We must reject appellants’ argument that they fall within the exception provided in Civil Service Law § 150 for an "elective public office” (see, Retirement and Social Security Law § 101 [d] [3]). As initially interpreted (see, 1947 Opns Atty Gen 138; 1936 Opns Atty Gen 178; 1935 Opns Atty Gen 145; 1935 Opns Atty Gen 144) and subsequently codified (see, L 1955, ch 687, adding Retirement and Social Security Law § 101), this exception was limited to local elective public officers, who it was feared, would be discouraged from seeking local elective offices, which traditionally were low-paying, if their retirement benefits thereby would be suspended (see, 1947 Opns Atty Gen 138, 139; 1955 NY Legis Ann, at 84, 86). Moreover, the expansion of this exception in 1975 by the amendment of Retirement and Social Security Law § 101 (d) (3) to include both State and local elective officers was intended to do no more than "provide that retired police and firemen that are elected to state elective public office are exempt from the requirement that retirement pensions or annuities be suspended during the period of renewed service” (Memoranda of Assemblyman Stephen R. Greco, 1975 NY Legis Ann, at 75). To extend this limited exception beyond its *342intended application would, in these circumstances, be illogical, and would effectively defeat the intent and purpose of the Legislature in enacting the broader statutory scheme and would contravene the established public policy of this State. Accordingly, we conclude that appellants had no statutory or contractual entitlement to receive their retirement benefits while simultaneously receiving salary payments for their judicial offices and that the suspension of those benefits by the Comptroller did not contravene NY Constitution, article V, §7.

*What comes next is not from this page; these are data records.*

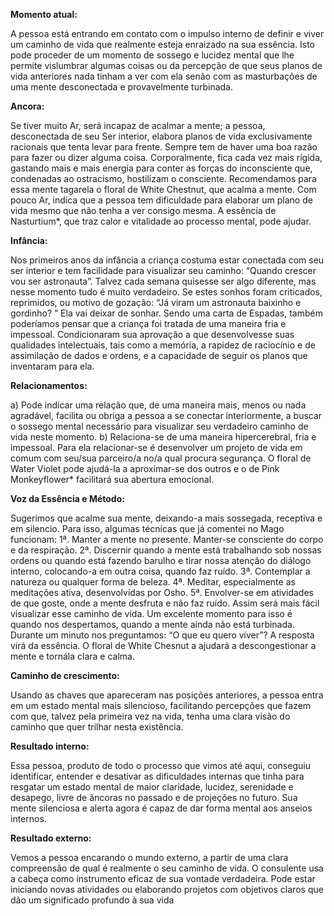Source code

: **Momento atual:**

 A pessoa está entrando em contato com o impulso interno de definir e viver um caminho de vida que realmente esteja enraizado na sua essência. Isto pode proceder de um momento de sossego e lucidez mental que lhe permite vislumbrar algumas coisas ou da percepção de que seus planos de vida anteriores nada tinham a ver com ela senão com as masturbações de uma mente desconectada e provavelmente turbinada. 


 **Ancora:** 

Se tiver muito Ar, será incapaz de acalmar a mente; a pessoa, desconectada de seu Ser interior, elabora planos de vida exclusivamente racionais que tenta levar para frente. Sempre tem de haver uma boa razão para fazer ou dizer alguma coisa. Corporalmente, fica cada vez mais rígida, gastando mais e mais energia para conter as forças do inconsciente que, condenadas ao ostracismo, hostilizam o consciente. Recomendamos para essa mente tagarela o floral de White Chestnut, que acalma a mente. Com pouco Ar, indica que a pessoa tem dificuldade para elaborar um plano de vida mesmo que não tenha a ver consigo mesma. A essência de Nasturtium*, que traz calor e vitalidade ao processo mental, pode ajudar. 


**Infância:**

 Nos primeiros anos da infância a criança costuma estar conectada com seu ser interior e tem facilidade para visualizar seu caminho: “Quando crescer vou ser astronauta”. Talvez cada semana quisesse ser algo diferente, mas nesse momento tudo é muito verdadeiro. Se estes sonhos foram criticados, reprimidos, ou motivo de gozação: “Já viram um astronauta baixinho e gordinho? ” Ela vai deixar de sonhar. Sendo uma carta de Espadas, também poderíamos pensar que a criança foi tratada de uma maneira fria e impessoal. Condicionaram sua aprovação a que desenvolvesse suas qualidades intelectuais, tais como a memória, a rapidez de raciocínio e de assimilação de dados e ordens, e a capacidade de seguir os planos que inventaram para ela. 


**Relacionamentos:**

 a) Pode indicar uma relação que, de uma maneira mais, menos ou nada agradável, facilita ou obriga a pessoa a se conectar interiormente, a buscar o sossego mental necessário para visualizar seu verdadeiro caminho de vida neste momento. b) Relaciona-se de uma maneira hipercerebral, fria e impessoal. Para ela relacionar-se é desenvolver um projeto de vida em comum com seu/sua parceiro/a no/a qual procura segurança. O floral de Water Violet pode ajudá-la a aproximar-se dos outros e o de Pink Monkeyflower* facilitará sua abertura emocional. 


**Voz da Essência e Método:**

 Sugerimos que acalme sua mente, deixando-a mais sossegada, receptiva e em silencio. Para isso, algumas técnicas que já comentei no Mago funcionam: 1ª. Manter a mente no presente. Manter-se consciente do corpo e da respiração. 2ª. Discernir quando a mente está trabalhando sob nossas ordens ou quando está fazendo barulho e tirar nossa atenção do diálogo interno, colocando-a em outra coisa, quando faz ruído. 3ª. Contemplar a natureza ou qualquer forma de beleza. 4ª. Meditar, especialmente as meditações ativa, desenvolvidas por Osho. 5ª. Envolver-se em atividades de que goste, onde a mente desfruta e não faz ruído. Assim será mais fácil visualizar esse caminho de vida. Um excelente momento para isso é quando nos despertamos, quando a mente ainda não está turbinada. Durante um minuto nos preguntamos: “O que eu quero viver”? A resposta virá da essência. O floral de White Chesnut a ajudará a descongestionar a mente e tornála clara e calma. 


**Caminho de crescimento:**

 Usando as chaves que apareceram nas posições anteriores, a pessoa entra em um estado mental mais silencioso, facilitando percepções que fazem com que, talvez pela primeira vez na vida, tenha uma clara visão do caminho que quer trilhar nesta existência. 


**Resultado interno:**

 Essa pessoa, produto de todo o processo que vimos até aqui, conseguiu identificar, entender e desativar as dificuldades internas que tinha para resgatar um estado mental de maior claridade, lucidez, serenidade e desapego, livre de âncoras no passado e de projeções no futuro. Sua mente silenciosa e alerta agora é capaz de dar forma mental aos anseios internos. 


**Resultado externo:**

 Vemos a pessoa encarando o mundo externo, a partir de uma clara compreensão de qual é realmente o seu caminho de vida. O consulente usa a cabeça como instrumento eficaz de sua vontade verdadeira. Pode estar iniciando novas atividades ou elaborando projetos com objetivos claros que dão um significado profundo à sua vida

We have considered appellants’ other Federal and State constitutional arguments as well as their contention that estoppel is available against the State under these circumstances and conclude that these arguments are without merit.

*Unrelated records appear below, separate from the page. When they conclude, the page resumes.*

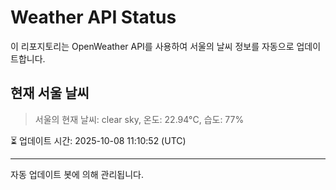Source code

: 
# Weather API Status

이 리포지토리는 OpenWeather API를 사용하여 서울의 날씨 정보를 자동으로 업데이트합니다.

## 현재 서울 날씨
> 서울의 현재 날씨: clear sky, 온도: 22.94°C, 습도: 77%

⏳ 업데이트 시간: 2025-10-08 11:10:52 (UTC)

---
자동 업데이트 봇에 의해 관리됩니다.
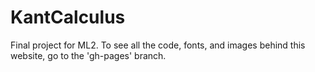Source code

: KantCalculus
============

Final project for ML2. To see all the code, fonts, and images behind this website, go to the 'gh-pages' branch.
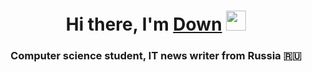 <h1 align="center">Hi there, I'm <a href="https://daniilshat.ru/" target="_blank">Down</a> 
<img src="https://github.com/blackcater/blackcater/raw/main/images/Hi.gif" height="32"/></h1>
<h3 align="center">Computer science student, IT news writer from Russia 🇷🇺</h3>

We would note that inasmuch as appellant Maresca, who reached the age of 70 on May 27, 1984, claims that Retirement and Social Security Law § 212 exempts him from the suspension of his retirement allowance and respondents having not disputed the applicability of this statute to him, the order of the Appellate Division should be reversed and the petition of appellant Maresca granted. Based on the foregoing, however, the remaining orders of the Appellate Division should be affirmed, with costs.

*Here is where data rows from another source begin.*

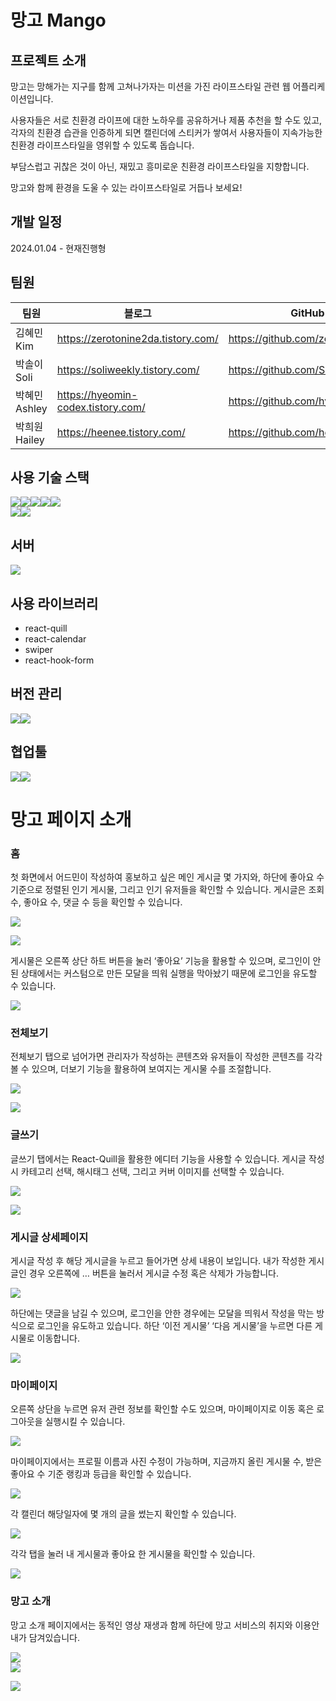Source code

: # 망고 Mango

## <b>프로젝트 소개</b>

망고는 망해가는 지구를 함께 고쳐나가자는 미션을 가진 라이프스타일 관련 웹 어플리케이션입니다.

사용자들은 서로 친환경 라이프에 대한 노하우를 공유하거나 제품 추천을 할 수도 있고,
각자의 친환경 습관을 인증하게 되면 캘린더에 스티커가 쌓여서
사용자들이 지속가능한 친환경 라이프스타일을 영위할 수 있도록 돕습니다.

부담스럽고 귀찮은 것이 아닌, 재밌고 흥미로운 친환경 라이프스타일을 지향합니다.

망고와 함께 환경을 도울 수 있는 라이프스타일로 거듭나 보세요!

## <b>개발 일정</b>

2024.01.04 - 현재진행형

## <b>팀원</b>

| 팀원   | 블로그                             | GitHub                        |
| ------ | ---------------------------------- | ----------------------------- |
| 김혜민 Kim    | https://zerotonine2da.tistory.com/ | https://github.com/zerotonine2da |
| 박솔이 Soli   | https://soliweekly.tistory.com/    | https://github.com/Solyi-Park    |
| 박혜민 Ashley | https://hyeomin-codex.tistory.com/ | https://github.com/hyeomin       |
| 박희원 Hailey | https://heenee.tistory.com/        | https://github.com/heeneeee      |

## <b>사용 기술 스택</b>

<img src="https://img.shields.io/badge/HTML5-E34F26?style=for-the-badge&logo=html5&logoColor=white"><img src="https://img.shields.io/badge/CSS3-1572B6?style=for-the-badge&logo=css3&logoColor=white"><img src="https://img.shields.io/badge/JavaScript-323330?style=for-the-badge&logo=javascript&logoColor=F7DF1E"><img src="https://img.shields.io/badge/React-20232A?style=for-the-badge&logo=react&logoColor=61DAFB"><img src="https://img.shields.io/badge/TypeScript-007ACC?style=for-the-badge&logo=typescript&logoColor=white"><br/>
<img src="https://img.shields.io/badge/React_Query-FF4154?style=for-the-badge&logo=React_Query&logoColor=white"><img src="https://img.shields.io/badge/Recoil-3578E5?style=for-the-badge&logo=Recoil&logoColor=black">

## 서버

 <img src="https://img.shields.io/badge/Firebase-FFCA28?style=for-the-badge&logo=Firebase&logoColor=black">

## 사용 라이브러리

- react-quill
- react-calendar
- swiper
- react-hook-form

## <b>버전 관리</b>

<img src="https://img.shields.io/badge/GitHub-100000?style=for-the-badge&logo=github&logoColor=white"><img src="https://img.shields.io/badge/GIT-E44C30?style=for-the-badge&logo=git&logoColor=white">

## 협업툴

<img src="https://img.shields.io/badge/Figma-F24E1E?style=for-the-badge&logo=figma&logoColor=white"><img src="https://img.shields.io/badge/Slack-4A154B?style=for-the-badge&logo=slack&logoColor=white">

# 망고 페이지 소개

### 홈

첫 화면에서 어드민이 작성하여 홍보하고 싶은 메인 게시글 몇 가지와, 하단에 좋아요 수 기준으로 정렬된 인기 게시물, 그리고 인기 유저들을 확인할 수 있습니다. 게시글은 조회 수, 좋아요 수, 댓글 수 등을 확인할 수 있습니다.

<img src="https://www.notion.so/image/https%3A%2F%2Fprod-files-secure.s3.us-west-2.amazonaws.com%2F457d2ba3-559d-441c-ad2f-bf019c7cecf6%2Fb6f44bb3-45ec-4de9-a265-cad55d41740b%2FUntitled.png?table=block&id=fbb6db1b-7889-426e-b6a2-fe9d9b3d640b&spaceId=457d2ba3-559d-441c-ad2f-bf019c7cecf6&width=1760&userId=075cff0c-eee6-41db-acc0-a9e19d382b31&cache=v2"></br>

<img src="https://www.notion.so/image/https%3A%2F%2Fprod-files-secure.s3.us-west-2.amazonaws.com%2F457d2ba3-559d-441c-ad2f-bf019c7cecf6%2F35851987-8c80-499d-b45d-2bfa97e3c7fb%2FUntitled.png?table=block&id=b8011682-7ad0-4ab8-8632-c08b18834b56&spaceId=457d2ba3-559d-441c-ad2f-bf019c7cecf6&width=1760&userId=075cff0c-eee6-41db-acc0-a9e19d382b31&cache=v2"></br>

게시물은 오른쪽 상단 하트 버튼을 눌러 ‘좋아요’ 기능을 활용할 수 있으며, 로그인이 안된 상태에서는 커스텀으로 만든 모달을 띄워 실행을 막아놨기 때문에 로그인을 유도할 수 있습니다.

<img src="https://www.notion.so/image/https%3A%2F%2Fprod-files-secure.s3.us-west-2.amazonaws.com%2F457d2ba3-559d-441c-ad2f-bf019c7cecf6%2F53ff2c98-4a2e-47f5-8932-55132606727a%2FUntitled.png?table=block&id=a4cf2283-7d61-45c8-af75-f058cc92eb1b&spaceId=457d2ba3-559d-441c-ad2f-bf019c7cecf6&width=1760&userId=075cff0c-eee6-41db-acc0-a9e19d382b31&cache=v2"></br>

### 전체보기

전체보기 탭으로 넘어가면 관리자가 작성하는 콘텐츠와 유저들이 작성한 콘텐츠를 각각 볼 수 있으며, 더보기 기능을 활용하여 보여지는 게시물 수를 조절합니다.

<img src="https://www.notion.so/image/https%3A%2F%2Fprod-files-secure.s3.us-west-2.amazonaws.com%2F457d2ba3-559d-441c-ad2f-bf019c7cecf6%2F0070bbbf-f25c-4d40-b812-ff97b32caf6e%2FUntitled.png?table=block&id=3e852c6f-8ebb-4a5e-a3c0-97397ea0481d&spaceId=457d2ba3-559d-441c-ad2f-bf019c7cecf6&width=1760&userId=075cff0c-eee6-41db-acc0-a9e19d382b31&cache=v2"></br>

<img src="https://www.notion.so/image/https%3A%2F%2Fprod-files-secure.s3.us-west-2.amazonaws.com%2F457d2ba3-559d-441c-ad2f-bf019c7cecf6%2F6a4e0f66-40cf-4eca-9078-a92af0daafaf%2FUntitled.png?table=block&id=d11a2540-fd75-475b-96fb-9b996228e582&spaceId=457d2ba3-559d-441c-ad2f-bf019c7cecf6&width=1760&userId=075cff0c-eee6-41db-acc0-a9e19d382b31&cache=v2"></br>

### 글쓰기

글쓰기 탭에서는 React-Quill을 활용한 에디터 기능을 사용할 수 있습니다. 게시글 작성 시 카테고리 선택, 해시태그 선택, 그리고 커버 이미지를 선택할 수 있습니다.

<img src="https://www.notion.so/image/https%3A%2F%2Fprod-files-secure.s3.us-west-2.amazonaws.com%2F457d2ba3-559d-441c-ad2f-bf019c7cecf6%2F7e938847-0531-416d-8a43-05caa64b111d%2FUntitled.png?table=block&id=8e15d574-49ab-46d5-8315-2b192cdf9c13&spaceId=457d2ba3-559d-441c-ad2f-bf019c7cecf6&width=1760&userId=075cff0c-eee6-41db-acc0-a9e19d382b31&cache=v2"></br>

<img src="https://www.notion.so/image/https%3A%2F%2Fprod-files-secure.s3.us-west-2.amazonaws.com%2F457d2ba3-559d-441c-ad2f-bf019c7cecf6%2F34ecd6f7-2464-44c6-9098-5ed1e65b350a%2FUntitled.png?table=block&id=9dd184a0-4a4a-44dc-840f-881f09b58086&spaceId=457d2ba3-559d-441c-ad2f-bf019c7cecf6&width=1760&userId=075cff0c-eee6-41db-acc0-a9e19d382b31&cache=v2"></br>

### 게시글 상세페이지

게시글 작성 후 해당 게시글을 누르고 들어가면 상세 내용이 보입니다. 내가 작성한 게시글인 경우 오른쪽에 … 버튼을 눌러서 게시글 수정 혹은 삭제가 가능합니다.

<img src="https://www.notion.so/image/https%3A%2F%2Fprod-files-secure.s3.us-west-2.amazonaws.com%2F457d2ba3-559d-441c-ad2f-bf019c7cecf6%2Fda6befd5-c20d-45b1-a367-6dd06e3be119%2FUntitled.png?table=block&id=fab0fa2a-975e-4788-ba2f-fd22892e02c9&spaceId=457d2ba3-559d-441c-ad2f-bf019c7cecf6&width=1760&userId=075cff0c-eee6-41db-acc0-a9e19d382b31&cache=v2"></br>

하단에는 댓글을 남길 수 있으며, 로그인을 안한 경우에는 모달을 띄워서 작성을 막는 방식으로 로그인을 유도하고 있습니다. 하단 ‘이전 게시물’ ‘다음 게시물’을 누르면 다른 게시물로 이동합니다.

<img src="https://www.notion.so/image/https%3A%2F%2Fprod-files-secure.s3.us-west-2.amazonaws.com%2F457d2ba3-559d-441c-ad2f-bf019c7cecf6%2F346738fe-a21b-4dba-ae8f-38c1a423328a%2FUntitled.png?table=block&id=94d42dc9-003f-4725-8913-819b8b4be6b3&spaceId=457d2ba3-559d-441c-ad2f-bf019c7cecf6&width=1760&userId=075cff0c-eee6-41db-acc0-a9e19d382b31&cache=v2"></br>

### 마이페이지

오른쪽 상단을 누르면 유저 관련 정보를 확인할 수도 있으며, 마이페이지로 이동 혹은 로그아웃을 실행시킬 수 있습니다.

<img src="https://www.notion.so/image/https%3A%2F%2Fprod-files-secure.s3.us-west-2.amazonaws.com%2F457d2ba3-559d-441c-ad2f-bf019c7cecf6%2F8101a014-df2b-4114-9653-010bda798c90%2FUntitled.png?table=block&id=f4f66c60-849b-4f13-bad2-7d1e48f588cc&spaceId=457d2ba3-559d-441c-ad2f-bf019c7cecf6&width=1760&userId=075cff0c-eee6-41db-acc0-a9e19d382b31&cache=v2"></br>

마이페이지에서는 프로필 이름과 사진 수정이 가능하며, 지금까지 올린 게시물 수, 받은 좋아요 수 기준 랭킹과 등급을 확인할 수 있습니다.

<img src="https://www.notion.so/image/https%3A%2F%2Fprod-files-secure.s3.us-west-2.amazonaws.com%2F457d2ba3-559d-441c-ad2f-bf019c7cecf6%2F694c1dd1-71f2-4e58-ba6a-07fc34708fee%2FUntitled.png?table=block&id=a87fb334-5d11-4288-8a0d-fe71bfe3fac4&spaceId=457d2ba3-559d-441c-ad2f-bf019c7cecf6&width=1760&userId=075cff0c-eee6-41db-acc0-a9e19d382b31&cache=v2"></br>

각 캘린더 해당일자에 몇 개의 글을 썼는지 확인할 수 있습니다.

<img src="https://www.notion.so/image/https%3A%2F%2Fprod-files-secure.s3.us-west-2.amazonaws.com%2F457d2ba3-559d-441c-ad2f-bf019c7cecf6%2F12a8fcde-42c7-4534-8df8-dda4e0e77ae4%2FUntitled.png?table=block&id=3a5f2229-9886-495e-971c-1bab1e5d1154&spaceId=457d2ba3-559d-441c-ad2f-bf019c7cecf6&width=1760&userId=075cff0c-eee6-41db-acc0-a9e19d382b31&cache=v2"></br>

각각 탭을 눌러 내 게시물과 좋아요 한 게시물을 확인할 수 있습니다.

<img src="https://www.notion.so/image/https%3A%2F%2Fprod-files-secure.s3.us-west-2.amazonaws.com%2F457d2ba3-559d-441c-ad2f-bf019c7cecf6%2F0b63e503-a3e2-457a-98db-903212f2c7b8%2FUntitled.png?table=block&id=585c76ee-9221-4058-b98f-86ed82db0667&spaceId=457d2ba3-559d-441c-ad2f-bf019c7cecf6&width=1760&userId=075cff0c-eee6-41db-acc0-a9e19d382b31&cache=v2"></br>

### 망고 소개

망고 소개 페이지에서는 동적인 영상 재생과 함께 하단에 망고 서비스의 취지와 이용안내가 담겨있습니다.

<img src="https://www.notion.so/image/https%3A%2F%2Fprod-files-secure.s3.us-west-2.amazonaws.com%2F457d2ba3-559d-441c-ad2f-bf019c7cecf6%2Fc80a2efd-de83-45f0-a5d8-d8add28cb654%2FUntitled.png?table=block&id=8d899dac-2057-486b-95a4-7babfaf38911&spaceId=457d2ba3-559d-441c-ad2f-bf019c7cecf6&width=1760&userId=075cff0c-eee6-41db-acc0-a9e19d382b31&cache=v2"></br>
<img src="https://www.notion.so/image/https%3A%2F%2Fprod-files-secure.s3.us-west-2.amazonaws.com%2F457d2ba3-559d-441c-ad2f-bf019c7cecf6%2Fc0038b84-e6a5-4cc7-9a2a-1c0824abd42e%2FUntitled.png?table=block&id=0b13837d-5adb-4747-acaa-d0151c6b4488&spaceId=457d2ba3-559d-441c-ad2f-bf019c7cecf6&width=1760&userId=075cff0c-eee6-41db-acc0-a9e19d382b31&cache=v2"></br>

<img src="https://www.notion.so/image/https%3A%2F%2Fprod-files-secure.s3.us-west-2.amazonaws.com%2F457d2ba3-559d-441c-ad2f-bf019c7cecf6%2F0070bbbf-f25c-4d40-b812-ff97b32caf6e%2FUntitled.png?table=block&id=3e852c6f-8ebb-4a5e-a3c0-97397ea0481d&spaceId=457d2ba3-559d-441c-ad2f-bf019c7cecf6&width=1760&userId=075cff0c-eee6-41db-acc0-a9e19d382b31&cache=v2"></br>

Judges Meyer, Simons, Kaye, Alexander, Titone and Hancock, Jr., concur in Per Curiam opinion; Chief Judge Wachtler taking no part.

In Matter of Baker v Regan, Matter of Dempsey v Regan, Matter of Brennan v Regan, Matter of Garvey v Regan, and Matter of LaFauci v Regan: Order affirmed, with costs.

In Matter of Maresca v Regan: Order reversed, with costs, and petition granted.

NY Constitution, article V, § 7 states: "After July first, nineteen hundred forty, membership in any pension or retirement system of the state or of a civil division thereof shall be a contractual relationship, the benefits of which shall not be diminished or impaired.”